What assumptions (or hypotheses) does an entrepreneur make?

Entrepreneurs who are starting businesses must make hundreds of assumptions about their business, their market, and their industry. If they waited until all of these were confirmed before starting their business, they would likely be too late to enter the market. Instead,

  1. Intelligent guesses must be made (and documented!) concerning values for these assumptions
  2. Financial plans must be created based on these assumptions, to confirm whether the company could produce good financial returns
  3. The company should be launched and experiments formulated and conducted as early as possible to confirm or refute each of the assumptions
  4. As an assumption is confirmed, risk is reduced
  5. As an assumption is refuted, its value should be modified to reflect the now-known truth, financial plans should be once again created based on these new assumptions.  If the financials no longer indicate good financial returns, then other assumptions need to be modified to compensate. If these modifications return the company to one of solid financial outcome, then continue running the company and conducting experiments (return to step 3). If what has been learned from the experiments makes it impossible to modify any assumptions to produce financials with acceptable outcomes, then it may be time to quit.

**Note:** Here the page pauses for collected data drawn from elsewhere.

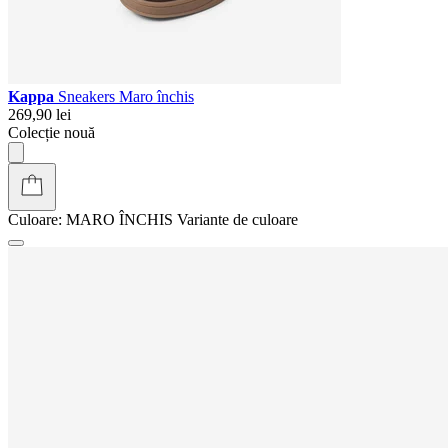
Kappa
Sneakers Maro închis
269,90 lei
Colecție nouă
Culoare:
MARO ÎNCHIS
Variante de culoare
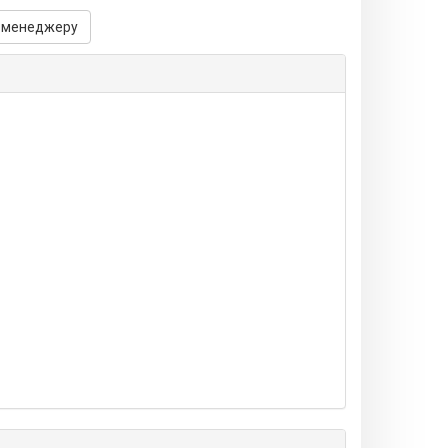
 менеджеру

The question I want to answer in this blog entry is “what types of assumptions need to be made?”

Assumptions fall into a variety of categories:

  1. What products will you sell? What features will they have ? See my www.offtoa.com/wp/?p=168 blog.
  2. Which markets will you sell to? Which vertical market will be your initial target market? What are their biggest pain points? See my www.offtoa.com/wp/?p=176 blog.
  3. At what price(s) will you sell each product for in each market? What type of promotions or sales will you conduct? See my www.offtoa.com/wp/?p=213 blog.
  4. How much will it cost you to acquire each new customer? This is called your customer acquisition cost (CAC). How long does it take to acquire them? This is called the sales cycle.
  5. For each customer who purchases from you, how much will they spend each time they purchase? This is called average order size (AOS). How often will they make such a purchase (it could be just one time, or it could be monthly, or quarterly, or annually, etc.). This is called purchase periodicity.
  6. How many customers remain customers after one year? This is called the retention rate.
  7. For each new customer, how many other customers do they refer? This is called the viral coefficient. How long does it take for them to make the referral? This is called the viral cycle.
  8. If you are a reseller, wholesaler, retailer, or distributor, what does it cost you to purchase your products? If you are a manufacturer, what do you raw materials cost and what does it cost you to manufacturer? This is called cost of goods sold.
  9. How many employees will you hire? How will you compensate them?
  10. Will you be paying commissions?
  11. What expenses will you incur? Travel? Legal? Rent? and so on.
  12. What major purchases will you be making? These are called fixed assets. Machinery? Computers? Real estate? and so on.
  13. What loans do you expect to receive? How much? When? What terms?
  14. What investments do you expect to receive? How much? When? What terms?
  15. Payments. How soon do you expect customers to pay you? How soon do you expect your suppliers will want you to pay them?